Nepalese politician (born 1969)

Shakti Bahadur Basnet (शक्ति बहादुर बस्नेत; born 11 May 1969) is a Nepalese politician and former Minister of Forest and Environment. He is a Central Committee Member of Nepal Communist Party. He served as Minister of Energy, Water Resources and Irrigation.

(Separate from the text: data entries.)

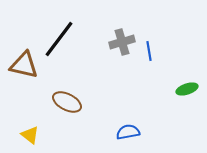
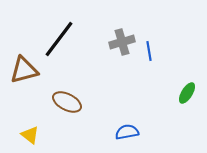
brown triangle: moved 5 px down; rotated 28 degrees counterclockwise
green ellipse: moved 4 px down; rotated 40 degrees counterclockwise
blue semicircle: moved 1 px left
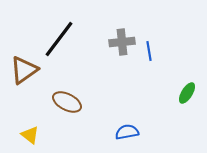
gray cross: rotated 10 degrees clockwise
brown triangle: rotated 20 degrees counterclockwise
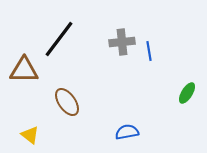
brown triangle: rotated 36 degrees clockwise
brown ellipse: rotated 28 degrees clockwise
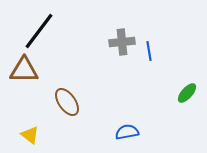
black line: moved 20 px left, 8 px up
green ellipse: rotated 10 degrees clockwise
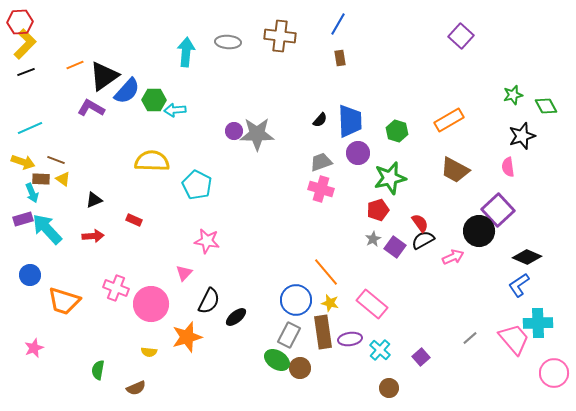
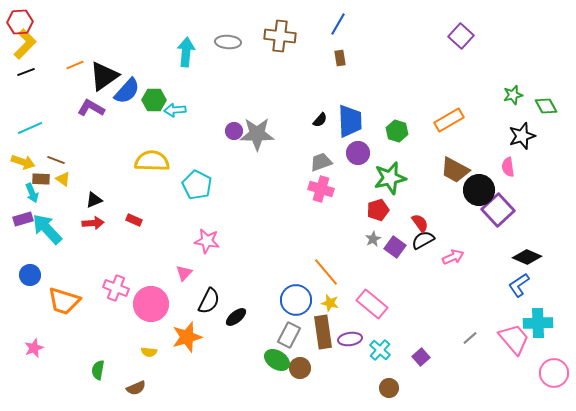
black circle at (479, 231): moved 41 px up
red arrow at (93, 236): moved 13 px up
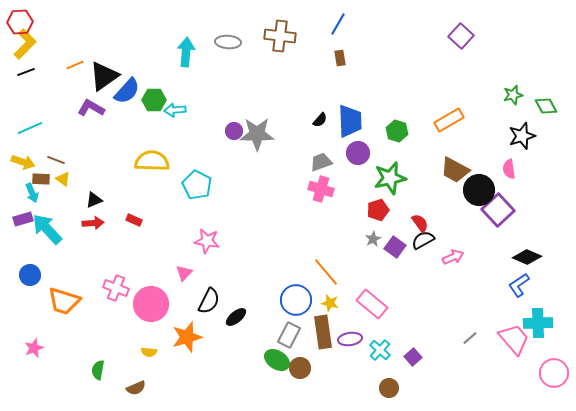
pink semicircle at (508, 167): moved 1 px right, 2 px down
purple square at (421, 357): moved 8 px left
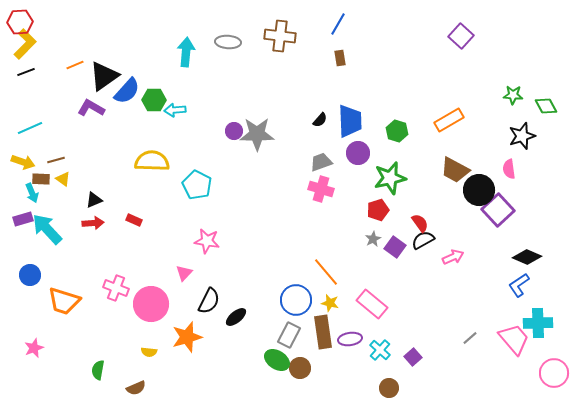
green star at (513, 95): rotated 18 degrees clockwise
brown line at (56, 160): rotated 36 degrees counterclockwise
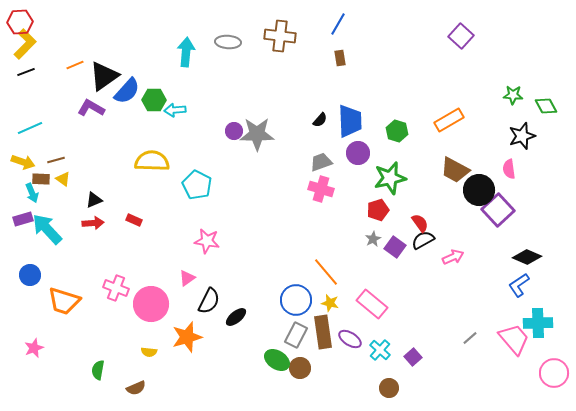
pink triangle at (184, 273): moved 3 px right, 5 px down; rotated 12 degrees clockwise
gray rectangle at (289, 335): moved 7 px right
purple ellipse at (350, 339): rotated 40 degrees clockwise
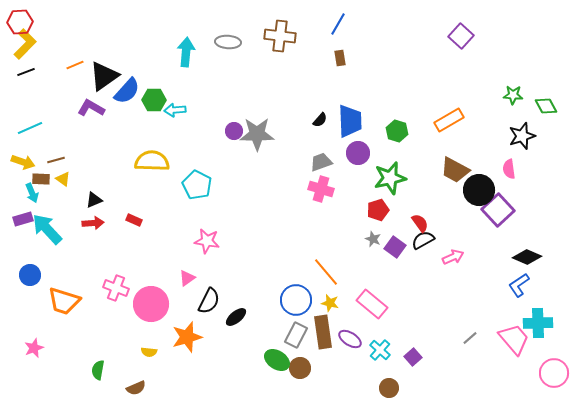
gray star at (373, 239): rotated 21 degrees counterclockwise
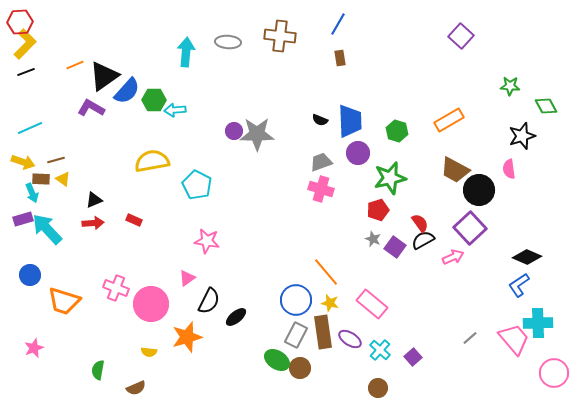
green star at (513, 95): moved 3 px left, 9 px up
black semicircle at (320, 120): rotated 70 degrees clockwise
yellow semicircle at (152, 161): rotated 12 degrees counterclockwise
purple square at (498, 210): moved 28 px left, 18 px down
brown circle at (389, 388): moved 11 px left
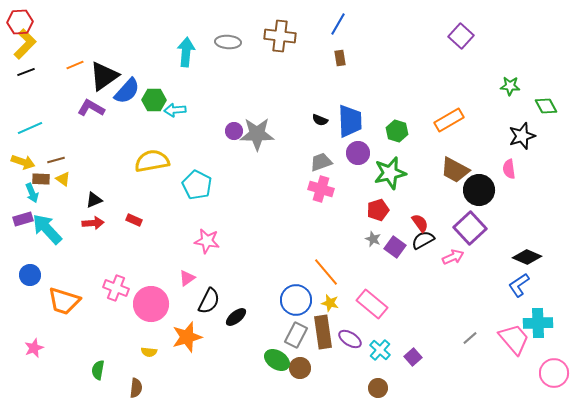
green star at (390, 178): moved 5 px up
brown semicircle at (136, 388): rotated 60 degrees counterclockwise
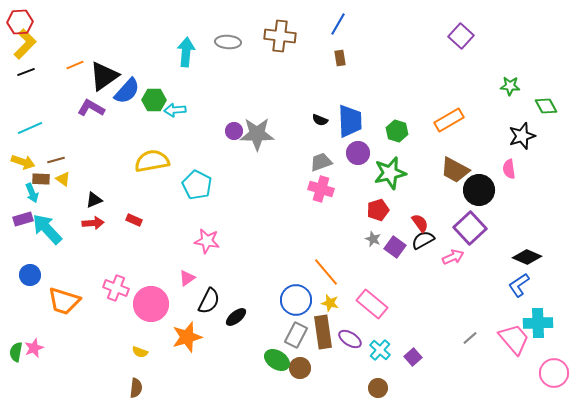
yellow semicircle at (149, 352): moved 9 px left; rotated 14 degrees clockwise
green semicircle at (98, 370): moved 82 px left, 18 px up
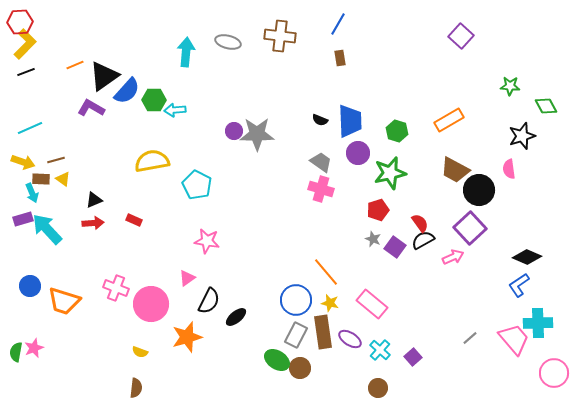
gray ellipse at (228, 42): rotated 10 degrees clockwise
gray trapezoid at (321, 162): rotated 55 degrees clockwise
blue circle at (30, 275): moved 11 px down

He served as Minister of Home Affairs. He inaugurated the campaign "Police My Friend". In December 2015, he had taken actions against the protesters hurling petrol bombs towards President Bidhya Bhandari at Janakpur, Nepal. PM KP Oli expressed discontent with him after he acted against the PM's instruction to stop the transfer of CDOs. He served as Minister of Health and Population under the prime minister Jhala Nath Khanal. He was elected in the 2017 Nepalese legislative election from Jajarkot district constituency number 1.

== Early years ==
In 1990, he began his active career into politics with alias Suresh Singh. In 1998, he was selected as Central Committee Member of UCPN Maoist.

== Family ==
He was born in Kalegaun, Jajarkot, Nepal to father Danda Bir Basnet and mother Dharma Kumari Basnet. He is married to fellow politician Satya Pahadi.